Which body part has an amphiarthrodial joint?
An amphiarthrodial joint is a slightly movable joint such as is found in the pelvis. A diarthrodial or synovial joint is a freely movable joint like the knee and elbow. A synarthrodial joint is completely immovable; the cranium is a good example.
A patient reports muscle weakness in the lower extremities. What factors are important for the nurse to assess to promote safety? Select all that apply.
Risk for fall and injury
Abnormality in gait
Need for ambulatory devices
A patient with a muscle weakness in the lower extremities is at increased risk for fall and injury, abnormality in gait, and may need ambulatory devices. The patient is unable to bear weight and maintain balance so the risk for fall and injury is increased. Painful legs or weak muscles in the buttocks or leg cause abnormality in gait; the patient finds it difficult to walk without assistance and often needs ambulatory devices. Patients with weakness in the upper extremities have difficulty in performing ADLs. The patient with spinal deformities has difficulty in maintaining good posture.

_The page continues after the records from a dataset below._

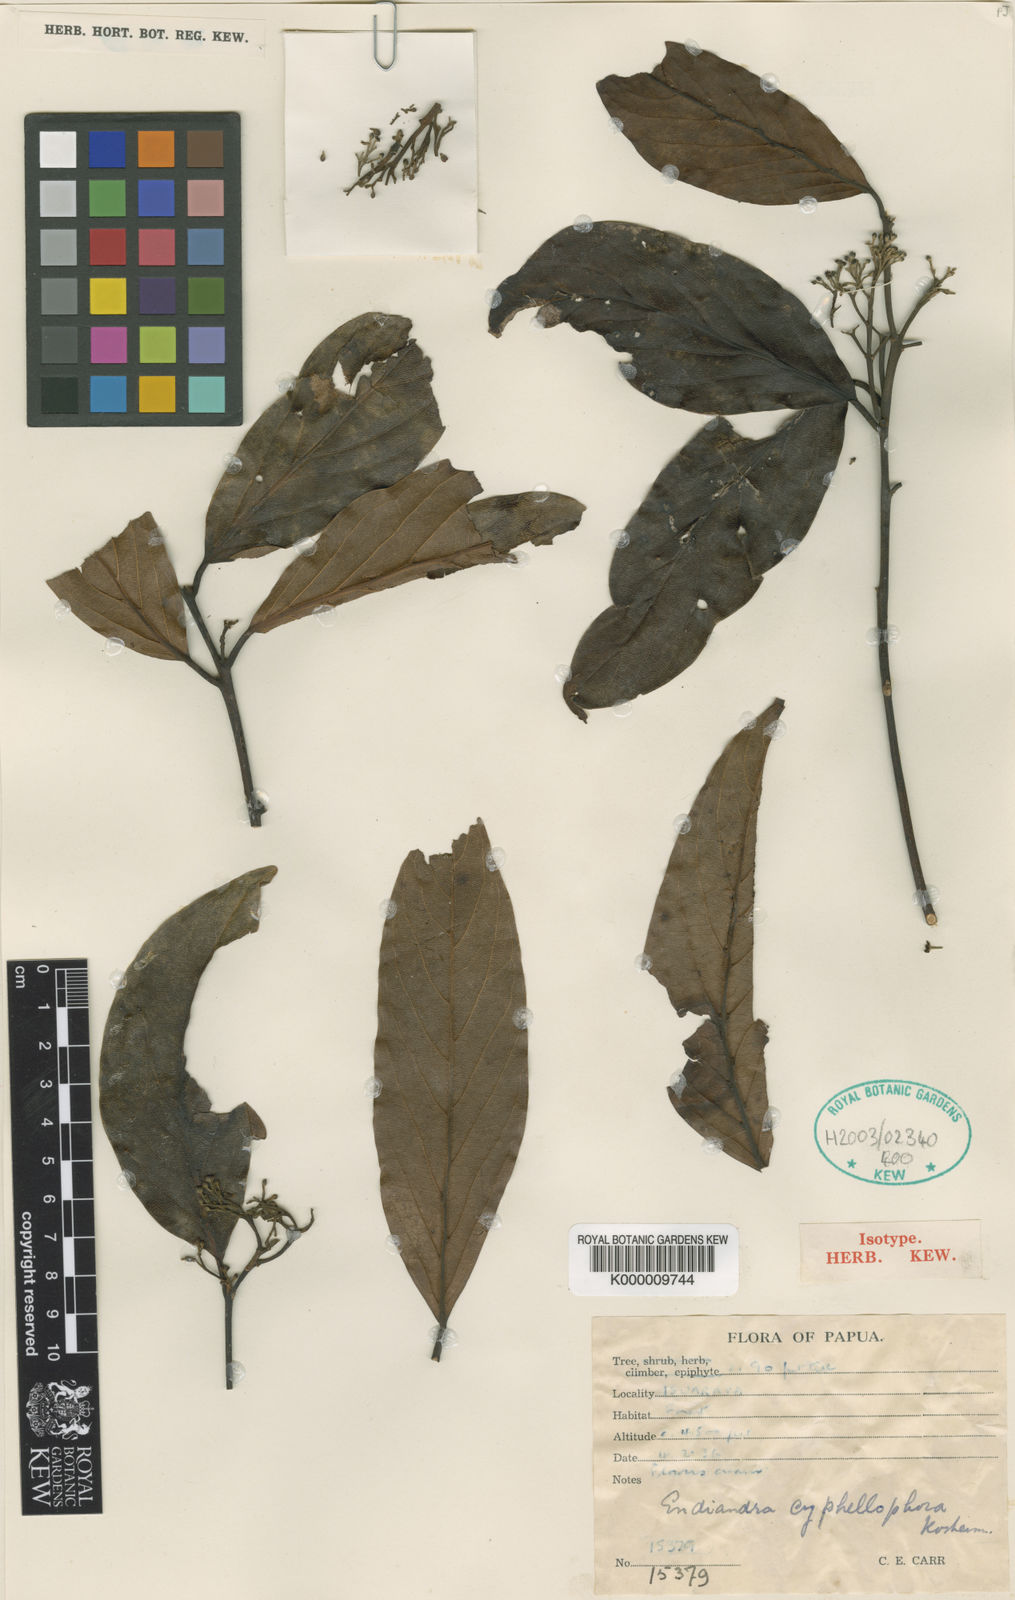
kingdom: Plantae
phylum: Tracheophyta
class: Magnoliopsida
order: Laurales
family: Lauraceae
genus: Endiandra
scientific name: Endiandra cyphellophora
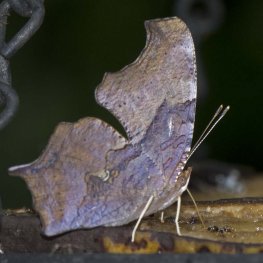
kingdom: Animalia
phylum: Arthropoda
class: Insecta
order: Lepidoptera
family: Nymphalidae
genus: Polygonia
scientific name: Polygonia interrogationis
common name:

While evaluating the stance of a patient, the nurse observes a bow-legged deformity. How does the nurse document this condition?
The nurse documents a bow-legged deformity as genu varum. Effusion is the accumulation of fluid in the knee joint. A grating sound in the knee is documented as crepitus; it indicates a joint irregularity. Poor alignment of the knees, or "knock-knee," is documented as genu valgum.
The nurse is assessing the lab reports of a patient suspected of having osteomalacia. Which abnormal levels indicate the presence of osteomalacia? Select all that apply.
Decreased serum calcium
Decreased serum phosphorous
Elevated alkaline phosphatase
Decreased serum calcium, decreased serum phosphorous, or elevated levels of alkaline phosphatase may indicate the presence of osteomalacia. Elevated levels of aldolase may indicate polymyositis and dermatomyositis or muscular dystrophy. Elevated levels of aspartate aminotransferase may indicate skeletal muscle trauma or progressive muscular dystrophy.
The ambulatory surgery postanesthesia care unit (PACU) nurse has just received report about patients who had arthroscopic surgery. Which patient will the nurse plan to assess first?
Middle-aged adult patient who returned to the PACU 25 minutes ago after left knee arthroscopic surgery under epidural anesthesia
After epidural anesthesia, frequent assessments for the return of sensation and movement of the leg will be important. The patient who had knee arthroscopic surgery under epidural anesthesia is at greatest risk for complications and should be assessed first. The patients who had local anesthesia for knee arthroscopy, a synovial biopsy of the right knee, and multiple right knee incisions are all at less risk for developing complications.
What statement about the procedure for magnetic resonance imaging (MRI) is correct?
Gadolinium contrast agent may cause problems in patients with kidney disease.
Gadolinium contrast agents may cause severe systemic complications in patients with chronic kidney disease. MRI with or without the use of contrast media can diagnose musculoskeletal disorders. MRI is more accurate than computed tomography (CT) and myelography for evaluating many spinal and knee problems. The patient must lie still in the supine position for about 45 to 60 minutes for an MRI; if the patient is unable to do this, sedation may be needed.